Reactions with half-lives in the millisecond range or less can be observed only with difficulty; on mixing process is therefore completely omitted here. Instead, relaxation processes can be used. In these, the reagents are mixed together; the reaction is allowed to proceed until a reaction equilibrium has been established. Then the equilibrium is abruptly disturbed and observing how quickly the equilibrium is again the relaxation.
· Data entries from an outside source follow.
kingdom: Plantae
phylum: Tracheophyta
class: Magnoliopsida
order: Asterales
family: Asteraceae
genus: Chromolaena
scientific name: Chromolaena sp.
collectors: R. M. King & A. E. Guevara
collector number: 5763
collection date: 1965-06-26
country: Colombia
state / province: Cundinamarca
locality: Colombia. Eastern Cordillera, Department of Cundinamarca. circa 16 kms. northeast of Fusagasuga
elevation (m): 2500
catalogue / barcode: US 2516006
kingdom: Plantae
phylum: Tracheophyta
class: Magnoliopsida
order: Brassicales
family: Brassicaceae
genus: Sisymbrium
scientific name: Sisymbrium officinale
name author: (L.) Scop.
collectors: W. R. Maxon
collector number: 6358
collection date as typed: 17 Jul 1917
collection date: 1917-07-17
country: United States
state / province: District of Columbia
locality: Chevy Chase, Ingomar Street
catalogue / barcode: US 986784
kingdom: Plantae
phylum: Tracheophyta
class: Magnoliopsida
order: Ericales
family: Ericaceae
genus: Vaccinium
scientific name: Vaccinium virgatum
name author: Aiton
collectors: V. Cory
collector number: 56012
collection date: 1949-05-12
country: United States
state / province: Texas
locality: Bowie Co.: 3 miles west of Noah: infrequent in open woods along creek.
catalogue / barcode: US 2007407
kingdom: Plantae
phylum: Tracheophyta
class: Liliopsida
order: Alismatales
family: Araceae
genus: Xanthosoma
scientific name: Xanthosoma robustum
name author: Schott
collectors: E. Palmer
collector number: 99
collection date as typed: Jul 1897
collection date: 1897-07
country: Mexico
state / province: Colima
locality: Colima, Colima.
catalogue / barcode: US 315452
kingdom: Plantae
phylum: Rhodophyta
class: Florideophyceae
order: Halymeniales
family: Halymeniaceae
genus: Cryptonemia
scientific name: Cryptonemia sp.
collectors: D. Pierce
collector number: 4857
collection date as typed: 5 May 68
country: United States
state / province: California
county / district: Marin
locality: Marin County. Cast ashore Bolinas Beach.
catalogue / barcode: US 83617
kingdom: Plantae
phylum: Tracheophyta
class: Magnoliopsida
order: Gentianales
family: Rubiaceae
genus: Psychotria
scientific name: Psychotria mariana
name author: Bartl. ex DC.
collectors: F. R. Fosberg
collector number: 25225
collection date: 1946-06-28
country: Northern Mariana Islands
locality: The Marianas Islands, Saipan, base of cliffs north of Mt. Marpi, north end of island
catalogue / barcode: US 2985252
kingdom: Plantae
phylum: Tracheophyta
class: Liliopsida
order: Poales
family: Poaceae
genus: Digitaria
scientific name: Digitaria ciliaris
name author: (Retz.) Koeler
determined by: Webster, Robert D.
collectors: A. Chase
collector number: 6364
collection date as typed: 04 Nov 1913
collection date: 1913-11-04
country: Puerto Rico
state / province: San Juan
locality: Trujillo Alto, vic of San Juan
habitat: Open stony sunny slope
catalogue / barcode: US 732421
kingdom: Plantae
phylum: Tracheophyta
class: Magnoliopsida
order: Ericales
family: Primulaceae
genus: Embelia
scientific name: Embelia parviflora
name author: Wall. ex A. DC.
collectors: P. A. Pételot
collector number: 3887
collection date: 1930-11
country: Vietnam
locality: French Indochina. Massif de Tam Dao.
According to the new equilibrium, the concentrations are determined again and the new equilibrium constant is calculated.

Depending on the number of reactants and reaction order, and with knowledge of the equilibrium constants of the newly hired equilibrium can be calculated from the relaxation time of the rate coefficients of the forward and reverse reactions of extremely fast processes.

Proven relaxation techniques are the temperature jump method, the pressure jump method and the field hopping (→ Main article: relaxation method ).

Flash photolysis

Here, a strong light flash is produced by a first flash apparatus, which leads to the photolysis of a chemical compound. A short time later carried out a second, weaker flash, which is used for spectrophotometric measurement of a reactant.

This method is particularly suitable for free-radical processes.